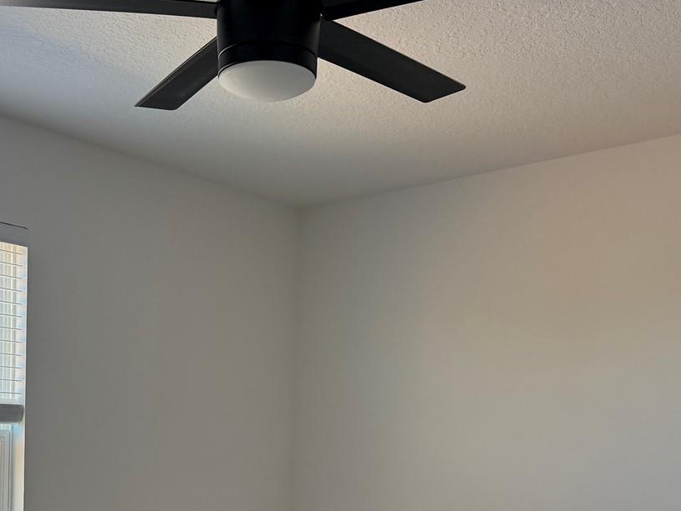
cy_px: 455
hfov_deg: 39.9
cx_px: 228
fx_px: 925
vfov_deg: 29.7
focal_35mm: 47
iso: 160
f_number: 1.78
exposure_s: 1/240
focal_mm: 6.76
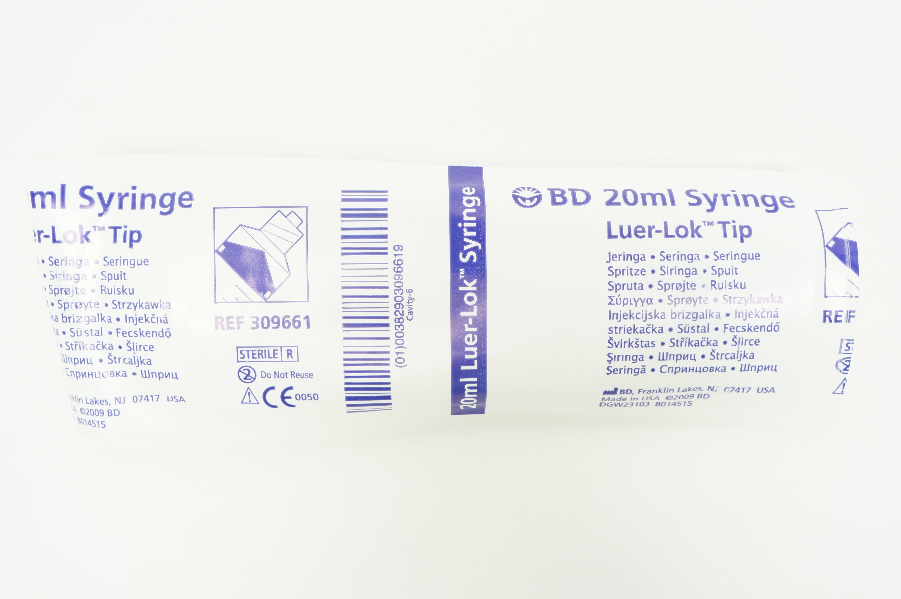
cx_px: 450
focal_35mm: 38
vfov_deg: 35.4
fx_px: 938
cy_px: 300
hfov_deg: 51.3
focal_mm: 25
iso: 400
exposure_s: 1/15
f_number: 9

◇ ◇ ◇ ◇ ◇

Activity: An exact, line-for-line copy is required: from the line containing "focal_35mm: 38" through the final line of the listing above, both included, with nothing else.

Written solution:
focal_35mm: 38
vfov_deg: 35.4
fx_px: 938
cy_px: 300
hfov_deg: 51.3
focal_mm: 25
iso: 400
exposure_s: 1/15
f_number: 9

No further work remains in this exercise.